6. Si Mme C...soutient que la date de communication du rapport aux membres du conseil de discipline n'était pas indiquée, ni les dispositions précitées ni aucun autre texte n'imposent de communiquer le rapport aux membres de la commission dans un délai déterminé. Par suite, les circonstances que le rapport présenté devant la CAPL le 19 novembre 2015 est daté du 9 novembre et que la date de sa réception par les membres de la commission est inconnue ne sont pas de nature à caractériser une irrégularité.

7. Aucune disposition législative ou réglementaire ne prévoit la communication au fonctionnaire concerné avant la séance de la CAPL du rapport destiné à ses membres, dès lors que l'intéressé a été mis à même d'avoir accès à son dossier individuel et que ce rapport ne contient aucun élément nouveau. En l'espèce, le rapport mentionné au point précédent expose les circonstances dans lesquelles Mme C...a bénéficié d'un complément de formation exceptionnel pour lui permettre d'atteindre le niveau de compétences attendu d'un professeur certifié d'histoire-géographie, et détaille les insuffisances professionnelles documentées par les rapports d'inspection des 24 janvier, 16 avril et 6 juin 2014, et le 4 mai 2015, qui ont été cosignés par l'intéressée. Par suite, la requérante n'est pas fondée à soutenir que le rapport présenté devant la CAPL comporterait des griefs dont elle n'aurait pas eu connaissance. Dans ces conditions, la circonstance que ce rapport ne lui a pas été transmis avant la réunion de la CAPL n'est pas de nature à entacher la régularité de la procédure ayant conduit à la décision litigieuse.

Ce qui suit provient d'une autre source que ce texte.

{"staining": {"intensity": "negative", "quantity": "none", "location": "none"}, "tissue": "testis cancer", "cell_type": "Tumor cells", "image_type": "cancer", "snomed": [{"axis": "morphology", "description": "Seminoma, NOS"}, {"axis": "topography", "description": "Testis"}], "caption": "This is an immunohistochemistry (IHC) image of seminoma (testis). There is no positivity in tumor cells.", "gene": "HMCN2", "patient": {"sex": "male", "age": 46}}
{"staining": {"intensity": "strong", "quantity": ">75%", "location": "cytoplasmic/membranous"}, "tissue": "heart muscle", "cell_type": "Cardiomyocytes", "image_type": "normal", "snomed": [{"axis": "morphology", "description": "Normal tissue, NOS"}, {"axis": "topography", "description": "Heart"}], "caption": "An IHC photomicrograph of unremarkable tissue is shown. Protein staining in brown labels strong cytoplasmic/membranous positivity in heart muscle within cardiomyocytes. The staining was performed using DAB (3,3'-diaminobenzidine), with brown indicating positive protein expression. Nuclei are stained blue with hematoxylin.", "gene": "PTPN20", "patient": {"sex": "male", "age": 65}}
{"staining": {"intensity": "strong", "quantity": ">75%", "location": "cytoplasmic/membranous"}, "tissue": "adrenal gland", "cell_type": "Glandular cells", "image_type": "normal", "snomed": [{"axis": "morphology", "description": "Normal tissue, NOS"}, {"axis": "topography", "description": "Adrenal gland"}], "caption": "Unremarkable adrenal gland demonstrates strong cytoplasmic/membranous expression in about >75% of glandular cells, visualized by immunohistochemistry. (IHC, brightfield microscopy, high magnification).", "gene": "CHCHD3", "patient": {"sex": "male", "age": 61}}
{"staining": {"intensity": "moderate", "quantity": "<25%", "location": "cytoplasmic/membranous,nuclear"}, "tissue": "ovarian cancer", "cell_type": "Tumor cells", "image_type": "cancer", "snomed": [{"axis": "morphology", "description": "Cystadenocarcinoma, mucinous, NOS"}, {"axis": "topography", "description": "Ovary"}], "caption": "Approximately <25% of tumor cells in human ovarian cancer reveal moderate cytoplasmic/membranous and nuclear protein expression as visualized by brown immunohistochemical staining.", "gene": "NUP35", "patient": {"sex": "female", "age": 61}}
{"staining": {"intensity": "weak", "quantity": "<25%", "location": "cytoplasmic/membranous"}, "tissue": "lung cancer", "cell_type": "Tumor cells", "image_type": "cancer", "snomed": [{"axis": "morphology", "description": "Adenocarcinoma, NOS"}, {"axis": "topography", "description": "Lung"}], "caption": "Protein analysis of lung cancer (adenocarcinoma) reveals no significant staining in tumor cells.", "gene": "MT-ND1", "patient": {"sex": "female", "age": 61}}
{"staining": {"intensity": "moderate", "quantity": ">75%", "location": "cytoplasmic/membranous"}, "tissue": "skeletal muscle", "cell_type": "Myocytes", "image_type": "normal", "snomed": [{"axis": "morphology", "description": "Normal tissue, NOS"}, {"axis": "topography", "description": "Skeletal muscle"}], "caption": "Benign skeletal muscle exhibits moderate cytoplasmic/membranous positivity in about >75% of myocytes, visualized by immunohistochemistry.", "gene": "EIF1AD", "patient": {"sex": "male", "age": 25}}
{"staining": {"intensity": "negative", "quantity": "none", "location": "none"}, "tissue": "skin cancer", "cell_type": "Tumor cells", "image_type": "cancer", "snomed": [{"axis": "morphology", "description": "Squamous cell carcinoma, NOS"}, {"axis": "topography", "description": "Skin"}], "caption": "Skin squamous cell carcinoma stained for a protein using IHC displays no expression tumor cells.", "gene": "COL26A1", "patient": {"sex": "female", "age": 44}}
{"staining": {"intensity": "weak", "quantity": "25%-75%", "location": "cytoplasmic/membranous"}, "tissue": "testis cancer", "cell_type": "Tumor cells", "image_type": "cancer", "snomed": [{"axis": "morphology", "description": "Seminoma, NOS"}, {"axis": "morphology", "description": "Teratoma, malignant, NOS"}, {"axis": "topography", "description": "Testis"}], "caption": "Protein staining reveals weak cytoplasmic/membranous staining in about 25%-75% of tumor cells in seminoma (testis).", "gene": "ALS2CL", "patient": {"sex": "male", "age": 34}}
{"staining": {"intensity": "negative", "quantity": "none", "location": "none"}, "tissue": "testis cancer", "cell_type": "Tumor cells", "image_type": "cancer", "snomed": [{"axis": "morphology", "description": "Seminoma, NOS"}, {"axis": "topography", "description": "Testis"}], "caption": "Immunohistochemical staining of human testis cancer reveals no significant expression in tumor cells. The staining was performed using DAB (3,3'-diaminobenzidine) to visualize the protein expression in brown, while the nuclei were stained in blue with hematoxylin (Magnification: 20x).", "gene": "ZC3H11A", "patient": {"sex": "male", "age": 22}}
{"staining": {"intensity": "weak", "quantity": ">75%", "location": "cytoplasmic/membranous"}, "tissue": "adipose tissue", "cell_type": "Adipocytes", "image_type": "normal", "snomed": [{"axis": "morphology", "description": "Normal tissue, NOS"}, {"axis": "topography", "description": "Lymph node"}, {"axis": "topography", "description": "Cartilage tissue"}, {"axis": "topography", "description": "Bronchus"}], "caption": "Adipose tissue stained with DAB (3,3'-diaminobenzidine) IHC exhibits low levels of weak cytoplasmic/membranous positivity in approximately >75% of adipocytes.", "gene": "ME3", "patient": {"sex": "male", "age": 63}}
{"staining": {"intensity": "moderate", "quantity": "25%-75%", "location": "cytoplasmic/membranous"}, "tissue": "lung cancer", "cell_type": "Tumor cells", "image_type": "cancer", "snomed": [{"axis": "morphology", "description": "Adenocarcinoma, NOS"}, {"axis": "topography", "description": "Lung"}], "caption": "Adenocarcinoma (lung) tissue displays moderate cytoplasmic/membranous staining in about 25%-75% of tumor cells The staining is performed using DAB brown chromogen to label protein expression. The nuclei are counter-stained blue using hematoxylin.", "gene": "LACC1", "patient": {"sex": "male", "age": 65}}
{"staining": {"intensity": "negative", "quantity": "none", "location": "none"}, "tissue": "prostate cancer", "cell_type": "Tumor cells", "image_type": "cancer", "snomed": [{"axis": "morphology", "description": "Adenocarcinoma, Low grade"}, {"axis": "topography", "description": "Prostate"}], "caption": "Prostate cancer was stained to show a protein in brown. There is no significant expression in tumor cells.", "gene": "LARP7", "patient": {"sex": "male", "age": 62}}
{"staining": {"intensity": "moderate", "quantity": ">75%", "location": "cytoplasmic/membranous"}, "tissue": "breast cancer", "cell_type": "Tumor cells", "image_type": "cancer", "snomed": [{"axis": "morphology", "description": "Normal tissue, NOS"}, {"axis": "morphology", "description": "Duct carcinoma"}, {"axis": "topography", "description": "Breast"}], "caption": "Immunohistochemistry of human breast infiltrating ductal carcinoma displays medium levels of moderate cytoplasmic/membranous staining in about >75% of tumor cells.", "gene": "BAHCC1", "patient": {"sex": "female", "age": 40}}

8. En dernier lieu, aux termes de l'article 9 du décret du 25 octobre 1984 : " Le conseil de discipline doit se prononcer dans le délai d'un mois à compter du jour où il a été saisi par le rapport de l'autorité ayant pouvoir disciplinaire. (...) ". Ce délai n'est pas édicté à peine de nullité de l'avis émis après son expiration. Par suite, sa méconnaissance est sans incidence sur la légalité du licenciement contesté.

Sur la légalité interne :

9. Le licenciement pour inaptitude professionnelle d'un agent public ne peut être fondé que sur des éléments révélant l'inaptitude de l'agent à exercer normalement les fonctions pour lesquelles il a été engagé ou correspondant à son grade et non sur une carence ponctuelle dans l'exercice de ces fonctions. Toutefois, une telle mesure ne saurait être subordonnée à ce que l'insuffisance professionnelle ait été constatée à plusieurs reprises au cours de la carrière de l'agent ni qu'elle ait persisté après qu'il ait été invité à remédier aux insuffisances constatées.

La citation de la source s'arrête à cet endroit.